M: Qual a medida possível de atuação e conquista de resultado diante desse modo de operação na coletividade?
A: Me parece que os resultados não devem ser cobrados sempre, porque ficamos muitas vezes com a ideia de que os movimentos são de curto fôlego, que eles se acomodam, que já acabou e não aconteceu ou aconteceu pouco. Mas essa leitura não deixa de ser, em certa maneira, antiga. Porque a experiência humana, mesmo que interrompida, pode seguir adiante num outro contexto e se manifestar eternamente. O resultado pode ser experimentar alguma coisa nova, experimentar a dignidade, experimentar se expressar num espaço público, experimentar de alguma maneira compartilhar o outro, a dor do outro ou buscar no outro uma compreensão de si. O resultado deve ser visto de uma maneira muito mais ampla do que geralmente é. De preferência, ele deve atingir a renovação da política, que não acontece se os sujeitos também não se transformam, se não experenciam algo que amplie a sua percepção de si mesmo, da sua capacidade de se fazer presente junto com outros e de procurar futuros melhores. De alguma forma, isso amplia o leque de resultados. A luta por uma institucionalidade mais democrática, pelo cumprimento de promessas políticas, investimentos socialmente justos, pelo direito à apropriação do espaço público etc., tudo isso é um resultado esperado da ação.
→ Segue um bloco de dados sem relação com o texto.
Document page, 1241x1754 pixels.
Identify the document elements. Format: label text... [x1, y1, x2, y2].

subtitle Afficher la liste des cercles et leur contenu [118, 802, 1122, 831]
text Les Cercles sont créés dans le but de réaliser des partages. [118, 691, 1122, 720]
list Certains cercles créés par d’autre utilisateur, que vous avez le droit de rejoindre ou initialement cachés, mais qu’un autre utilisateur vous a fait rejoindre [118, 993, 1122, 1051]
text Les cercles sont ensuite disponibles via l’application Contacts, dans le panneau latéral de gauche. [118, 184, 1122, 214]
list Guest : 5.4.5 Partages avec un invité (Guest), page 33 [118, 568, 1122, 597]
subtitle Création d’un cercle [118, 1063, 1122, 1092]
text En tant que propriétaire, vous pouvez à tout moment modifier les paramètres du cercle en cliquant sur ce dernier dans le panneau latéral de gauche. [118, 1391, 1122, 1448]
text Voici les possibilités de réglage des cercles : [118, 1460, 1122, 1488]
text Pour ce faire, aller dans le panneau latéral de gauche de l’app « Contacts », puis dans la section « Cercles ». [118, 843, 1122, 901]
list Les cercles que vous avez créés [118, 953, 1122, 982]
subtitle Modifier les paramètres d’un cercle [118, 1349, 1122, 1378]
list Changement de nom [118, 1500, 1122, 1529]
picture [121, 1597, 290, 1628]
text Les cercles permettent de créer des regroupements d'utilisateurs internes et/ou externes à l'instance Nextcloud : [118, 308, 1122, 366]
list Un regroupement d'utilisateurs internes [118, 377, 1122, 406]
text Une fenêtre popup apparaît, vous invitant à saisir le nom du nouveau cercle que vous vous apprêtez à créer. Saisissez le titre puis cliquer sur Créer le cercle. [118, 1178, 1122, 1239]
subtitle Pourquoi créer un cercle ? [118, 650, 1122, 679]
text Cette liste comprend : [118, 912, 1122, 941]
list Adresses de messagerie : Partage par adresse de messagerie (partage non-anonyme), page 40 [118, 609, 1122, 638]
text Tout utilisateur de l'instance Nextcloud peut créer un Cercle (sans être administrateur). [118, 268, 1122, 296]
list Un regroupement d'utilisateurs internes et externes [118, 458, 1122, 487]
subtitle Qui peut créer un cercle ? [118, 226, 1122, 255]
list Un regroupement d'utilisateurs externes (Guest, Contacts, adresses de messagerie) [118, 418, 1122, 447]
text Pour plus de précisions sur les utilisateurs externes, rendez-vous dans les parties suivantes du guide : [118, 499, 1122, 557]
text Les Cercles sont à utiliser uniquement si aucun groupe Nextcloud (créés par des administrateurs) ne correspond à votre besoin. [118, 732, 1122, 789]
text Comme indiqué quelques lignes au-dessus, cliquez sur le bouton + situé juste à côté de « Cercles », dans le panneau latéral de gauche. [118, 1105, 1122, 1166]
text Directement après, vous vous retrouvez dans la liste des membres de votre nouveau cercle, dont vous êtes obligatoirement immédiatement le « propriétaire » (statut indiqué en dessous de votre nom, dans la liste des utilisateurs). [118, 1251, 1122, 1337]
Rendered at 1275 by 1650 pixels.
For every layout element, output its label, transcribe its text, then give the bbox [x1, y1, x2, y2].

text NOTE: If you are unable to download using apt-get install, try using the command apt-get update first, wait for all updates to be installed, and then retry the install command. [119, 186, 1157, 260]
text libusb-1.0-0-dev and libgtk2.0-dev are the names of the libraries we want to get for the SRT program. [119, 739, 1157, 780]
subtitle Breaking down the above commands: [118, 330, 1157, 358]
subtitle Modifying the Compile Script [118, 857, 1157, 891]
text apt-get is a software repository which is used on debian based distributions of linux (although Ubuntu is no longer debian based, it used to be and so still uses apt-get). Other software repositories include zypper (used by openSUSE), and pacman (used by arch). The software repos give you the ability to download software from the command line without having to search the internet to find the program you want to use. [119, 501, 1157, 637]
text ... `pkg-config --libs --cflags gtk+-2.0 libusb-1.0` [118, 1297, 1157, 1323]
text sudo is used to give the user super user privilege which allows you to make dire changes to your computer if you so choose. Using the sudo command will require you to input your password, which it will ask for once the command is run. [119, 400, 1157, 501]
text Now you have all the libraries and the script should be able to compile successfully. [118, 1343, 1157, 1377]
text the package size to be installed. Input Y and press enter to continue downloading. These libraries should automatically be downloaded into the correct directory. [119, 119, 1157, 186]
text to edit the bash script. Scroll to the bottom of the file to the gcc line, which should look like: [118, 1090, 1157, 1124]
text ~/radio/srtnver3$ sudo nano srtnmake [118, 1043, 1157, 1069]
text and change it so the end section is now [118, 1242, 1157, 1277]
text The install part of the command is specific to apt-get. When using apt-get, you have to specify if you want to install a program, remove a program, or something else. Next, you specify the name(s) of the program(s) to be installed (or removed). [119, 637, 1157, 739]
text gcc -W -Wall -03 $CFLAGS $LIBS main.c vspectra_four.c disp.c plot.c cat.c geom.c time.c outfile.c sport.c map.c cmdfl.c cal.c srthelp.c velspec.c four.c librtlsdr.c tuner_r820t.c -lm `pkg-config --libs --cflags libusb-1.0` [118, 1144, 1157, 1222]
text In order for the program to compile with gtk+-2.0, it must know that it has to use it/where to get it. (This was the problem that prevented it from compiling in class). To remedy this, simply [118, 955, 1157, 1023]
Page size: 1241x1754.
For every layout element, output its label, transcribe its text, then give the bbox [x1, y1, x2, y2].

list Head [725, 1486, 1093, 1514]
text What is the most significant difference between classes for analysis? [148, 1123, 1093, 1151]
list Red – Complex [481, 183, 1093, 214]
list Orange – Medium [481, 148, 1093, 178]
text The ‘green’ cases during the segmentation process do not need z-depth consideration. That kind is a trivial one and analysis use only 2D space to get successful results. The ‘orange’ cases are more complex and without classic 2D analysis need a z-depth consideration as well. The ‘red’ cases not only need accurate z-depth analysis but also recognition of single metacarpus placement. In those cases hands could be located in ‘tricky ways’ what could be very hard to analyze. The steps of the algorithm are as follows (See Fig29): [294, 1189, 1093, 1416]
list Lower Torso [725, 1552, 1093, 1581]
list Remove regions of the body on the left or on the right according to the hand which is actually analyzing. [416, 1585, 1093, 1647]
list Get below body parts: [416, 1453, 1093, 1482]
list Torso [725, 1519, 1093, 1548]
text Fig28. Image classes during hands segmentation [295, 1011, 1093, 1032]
Mas creio que devemos aceitar que, mesmo em experiências interrompidas e aparentemente menores, há um aprendizado que precisa ser também destacado. Adiante, ele pode dar margem a ações muito mais efetivas. Esse acúmulo de forças e de experiências são promissoras para a conquista de futuros que precisam ser imaginados também. Nós temos hoje uma espécie de contenção do imaginário político. Abrir o imaginário também já é um resultado extremamente positivo.